This project focuses on building and comparing several machine-learning models to classify emails as spam or not spam. Utilizing a variety of text processing techniques and classification algorithms, this repository contains all the code and models needed to train, evaluate, and deploy these classifiers.
The data preprocessing step involves cleaning the email text using various NLP techniques. This includes:
- Removing email addresses, non-alphabetic characters, and HTML tags
- Tokenizing and converting text to lowercase
- Removing stopwords
- Lemmatizing the tokens
We utilize Count Vectorizer and TF-IDF Vectorizer for feature extraction from the cleaned text data.
- Count Vectorizer: Converts text into a matrix of token counts.

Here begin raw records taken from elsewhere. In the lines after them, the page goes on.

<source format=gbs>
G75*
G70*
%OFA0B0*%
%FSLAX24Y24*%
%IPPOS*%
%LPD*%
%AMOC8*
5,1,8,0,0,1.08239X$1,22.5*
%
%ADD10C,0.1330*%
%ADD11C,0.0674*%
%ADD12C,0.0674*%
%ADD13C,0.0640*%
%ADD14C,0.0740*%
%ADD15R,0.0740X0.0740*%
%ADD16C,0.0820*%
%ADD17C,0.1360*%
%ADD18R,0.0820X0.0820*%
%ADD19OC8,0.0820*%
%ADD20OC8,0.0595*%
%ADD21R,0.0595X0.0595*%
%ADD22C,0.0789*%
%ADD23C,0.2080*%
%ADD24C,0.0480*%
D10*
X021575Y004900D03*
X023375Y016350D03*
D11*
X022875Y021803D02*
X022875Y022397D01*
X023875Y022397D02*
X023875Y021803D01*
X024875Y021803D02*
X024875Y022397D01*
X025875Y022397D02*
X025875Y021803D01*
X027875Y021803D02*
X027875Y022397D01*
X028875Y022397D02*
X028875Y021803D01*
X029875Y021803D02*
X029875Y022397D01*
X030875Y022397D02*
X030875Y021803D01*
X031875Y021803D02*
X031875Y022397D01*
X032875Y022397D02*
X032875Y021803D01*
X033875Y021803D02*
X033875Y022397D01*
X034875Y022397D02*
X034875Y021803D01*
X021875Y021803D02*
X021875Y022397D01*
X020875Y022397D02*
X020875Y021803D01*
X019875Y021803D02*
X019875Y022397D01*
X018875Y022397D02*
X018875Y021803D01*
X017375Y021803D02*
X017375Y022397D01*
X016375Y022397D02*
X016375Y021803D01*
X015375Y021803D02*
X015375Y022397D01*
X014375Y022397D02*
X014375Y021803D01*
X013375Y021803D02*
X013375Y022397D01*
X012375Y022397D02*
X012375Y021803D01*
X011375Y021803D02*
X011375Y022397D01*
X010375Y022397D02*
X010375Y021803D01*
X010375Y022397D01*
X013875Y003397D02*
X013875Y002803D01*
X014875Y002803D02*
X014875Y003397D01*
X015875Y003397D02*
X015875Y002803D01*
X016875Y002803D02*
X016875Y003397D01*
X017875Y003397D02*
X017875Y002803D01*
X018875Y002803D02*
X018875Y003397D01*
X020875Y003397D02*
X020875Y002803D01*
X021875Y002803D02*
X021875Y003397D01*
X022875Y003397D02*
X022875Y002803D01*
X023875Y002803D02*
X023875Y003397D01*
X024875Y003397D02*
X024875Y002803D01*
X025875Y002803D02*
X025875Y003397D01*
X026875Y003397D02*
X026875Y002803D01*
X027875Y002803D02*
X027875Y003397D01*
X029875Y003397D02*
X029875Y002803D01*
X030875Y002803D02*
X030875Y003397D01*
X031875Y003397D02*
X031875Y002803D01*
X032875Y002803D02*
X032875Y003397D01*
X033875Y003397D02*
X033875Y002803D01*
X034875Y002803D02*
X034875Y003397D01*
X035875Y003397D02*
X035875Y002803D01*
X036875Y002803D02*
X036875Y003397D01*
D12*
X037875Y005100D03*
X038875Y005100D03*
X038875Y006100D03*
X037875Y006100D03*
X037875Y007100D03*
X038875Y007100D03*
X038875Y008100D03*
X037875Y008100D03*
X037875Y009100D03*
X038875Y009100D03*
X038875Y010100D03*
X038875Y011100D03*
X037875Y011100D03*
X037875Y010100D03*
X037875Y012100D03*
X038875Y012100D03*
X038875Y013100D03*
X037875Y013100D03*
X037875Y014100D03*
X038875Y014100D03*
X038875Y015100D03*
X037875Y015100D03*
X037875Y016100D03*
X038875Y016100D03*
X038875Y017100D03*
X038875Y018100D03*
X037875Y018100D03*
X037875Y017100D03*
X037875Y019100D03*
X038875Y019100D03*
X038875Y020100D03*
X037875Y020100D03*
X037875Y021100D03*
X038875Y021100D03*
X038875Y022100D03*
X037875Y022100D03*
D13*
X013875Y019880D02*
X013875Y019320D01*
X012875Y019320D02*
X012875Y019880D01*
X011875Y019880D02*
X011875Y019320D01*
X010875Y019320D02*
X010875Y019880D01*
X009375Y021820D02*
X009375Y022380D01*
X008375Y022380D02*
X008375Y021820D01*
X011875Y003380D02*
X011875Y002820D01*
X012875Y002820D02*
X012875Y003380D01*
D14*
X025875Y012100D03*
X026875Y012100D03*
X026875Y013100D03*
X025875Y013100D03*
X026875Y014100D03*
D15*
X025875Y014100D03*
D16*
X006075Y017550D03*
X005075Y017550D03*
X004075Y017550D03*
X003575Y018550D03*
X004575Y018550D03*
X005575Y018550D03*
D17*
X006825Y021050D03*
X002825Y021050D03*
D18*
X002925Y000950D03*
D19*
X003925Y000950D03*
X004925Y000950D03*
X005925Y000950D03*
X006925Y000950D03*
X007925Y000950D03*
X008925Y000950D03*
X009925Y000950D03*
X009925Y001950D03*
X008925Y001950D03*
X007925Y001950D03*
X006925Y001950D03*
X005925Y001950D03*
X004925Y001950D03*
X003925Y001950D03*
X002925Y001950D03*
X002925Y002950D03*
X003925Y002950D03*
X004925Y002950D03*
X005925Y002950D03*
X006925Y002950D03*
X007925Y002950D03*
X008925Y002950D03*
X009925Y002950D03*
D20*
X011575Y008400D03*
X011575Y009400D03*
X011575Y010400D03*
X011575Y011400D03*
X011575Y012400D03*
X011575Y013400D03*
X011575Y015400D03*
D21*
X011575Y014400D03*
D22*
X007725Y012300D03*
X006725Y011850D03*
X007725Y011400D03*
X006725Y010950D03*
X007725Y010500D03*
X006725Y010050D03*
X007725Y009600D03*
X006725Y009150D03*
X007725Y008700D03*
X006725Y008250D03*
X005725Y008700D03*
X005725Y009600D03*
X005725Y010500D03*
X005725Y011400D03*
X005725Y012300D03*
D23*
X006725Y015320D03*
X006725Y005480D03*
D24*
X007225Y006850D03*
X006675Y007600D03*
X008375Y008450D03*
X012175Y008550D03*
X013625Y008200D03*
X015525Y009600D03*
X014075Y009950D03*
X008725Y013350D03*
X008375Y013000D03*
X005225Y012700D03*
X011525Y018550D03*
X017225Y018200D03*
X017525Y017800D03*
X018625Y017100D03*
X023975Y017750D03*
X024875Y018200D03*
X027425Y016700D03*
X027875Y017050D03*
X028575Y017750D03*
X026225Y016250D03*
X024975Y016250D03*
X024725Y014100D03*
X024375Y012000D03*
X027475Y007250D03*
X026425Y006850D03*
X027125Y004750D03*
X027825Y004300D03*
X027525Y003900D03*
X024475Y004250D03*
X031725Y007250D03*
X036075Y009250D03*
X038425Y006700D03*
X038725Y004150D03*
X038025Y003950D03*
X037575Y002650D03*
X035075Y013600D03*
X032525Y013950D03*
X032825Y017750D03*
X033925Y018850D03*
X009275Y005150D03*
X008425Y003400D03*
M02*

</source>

- TF-IDF Vectorizer: Transforms text into a matrix based on term frequency-inverse document frequency.
I employ Word2Vec, Doc2Vec, and BERT models for neural network-based embeddings.

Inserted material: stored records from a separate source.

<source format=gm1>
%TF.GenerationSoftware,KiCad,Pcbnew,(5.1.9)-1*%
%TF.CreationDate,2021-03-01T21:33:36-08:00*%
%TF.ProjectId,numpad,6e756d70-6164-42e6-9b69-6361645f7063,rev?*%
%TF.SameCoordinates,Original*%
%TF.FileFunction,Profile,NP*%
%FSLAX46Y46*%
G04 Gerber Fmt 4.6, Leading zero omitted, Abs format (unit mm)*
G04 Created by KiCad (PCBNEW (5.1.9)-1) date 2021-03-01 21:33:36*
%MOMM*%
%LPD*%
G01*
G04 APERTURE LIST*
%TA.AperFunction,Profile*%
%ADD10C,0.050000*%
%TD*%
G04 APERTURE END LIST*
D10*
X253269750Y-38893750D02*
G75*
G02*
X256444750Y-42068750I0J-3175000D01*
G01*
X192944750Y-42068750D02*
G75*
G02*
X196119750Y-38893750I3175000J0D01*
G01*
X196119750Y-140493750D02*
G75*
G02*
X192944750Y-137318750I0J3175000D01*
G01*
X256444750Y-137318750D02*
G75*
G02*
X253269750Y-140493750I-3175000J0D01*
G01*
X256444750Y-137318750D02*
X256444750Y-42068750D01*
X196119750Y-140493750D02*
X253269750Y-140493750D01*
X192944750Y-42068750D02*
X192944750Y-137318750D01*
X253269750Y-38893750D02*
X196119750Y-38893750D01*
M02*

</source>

- Word2Vec: Creates word embeddings using the skip-gram model.
- Doc2Vec: Generates document embeddings.
- BERT: Uses pre-trained BERT model to obtain contextual embeddings for the text. BERT embeddings are computed using GPU acceleration for improved performance.
We train Logistic Regression and Random Forest classifiers on the extracted features. The models are evaluated based on accuracy, precision, recall, and F1 score. Pre-trained models are loaded from the disk if available; otherwise, training is performed and the models are saved for future use. Each model is saved for future use.
The table below summarizes the performance metrics of the different models trained using various feature extraction techniques:
Model | Accuracy | Precision | Recall | F1 Score |
---|---|---|---|---|
Logistic Regression (count_vectorizer) | 0.9931 | 0.9904 | 0.9877 | 0.9890 |
Random Forest (count_vectorizer) | 0.9858 | 0.9847 | 0.9698 | 0.9772 |
Logistic Regression (tfidf_vectorizer) | 0.9763 | 0.9927 | 0.9314 | 0.9611 |
Random Forest (tfidf_vectorizer) | 0.9862 | 0.9902 | 0.9657 | 0.9778 |
Logistic Regression (word2vec) | 0.9862 | 0.9929 | 0.9630 | 0.9777 |
Random Forest (word2vec) | 0.9836 | 0.9859 | 0.9616 | 0.9736 |
Logistic Regression (doc2vec) | 0.9655 | 0.9590 | 0.9300 | 0.9443 |
Random Forest (doc2vec) | 0.9388 | 0.9565 | 0.8436 | 0.8965 |
Logistic Regression (bert) | 0.9871 | 0.9834 | 0.9753 | 0.9793 |
Random Forest (bert) | 0.9694 | 0.9910 | 0.9108 | 0.9492 |
- Count Vectorizer Models: High accuracy and precision, indicating good generalization on test data.
- TF-IDF Vectorizer Models: High precision, fewer false positives.
- Word2Vec Models: Strong performance, particularly in logistic regression.
- Doc2Vec Models: Slightly lower performance in recall and F1 score.
- BERT Models: Excellent accuracy and precision, with logistic regression outperforming random forest in recall and F1 score.
These results provide valuable insights into the effectiveness of various feature extraction techniques and machine learning models for spam email detection.
To run the project:
-
Install Dependencies: Please make sure you have the required packages installed. You can use the provided
requirements.txt
:pip install -r requirements.txt
-
Run the Main Script: To execute the main script, which will check for pre-trained models and train new ones if needed, run:
python main.py
-
GPU Acceleration: Please make sure your environment is set up to use GPU for BERT embeddings. You need to have CUDA and compatible versions of PyTorch installed.
-
Check Saved Models: Pre-trained models are saved in the
saved_models
directory. If the models are not available, they will be trained and saved automatically.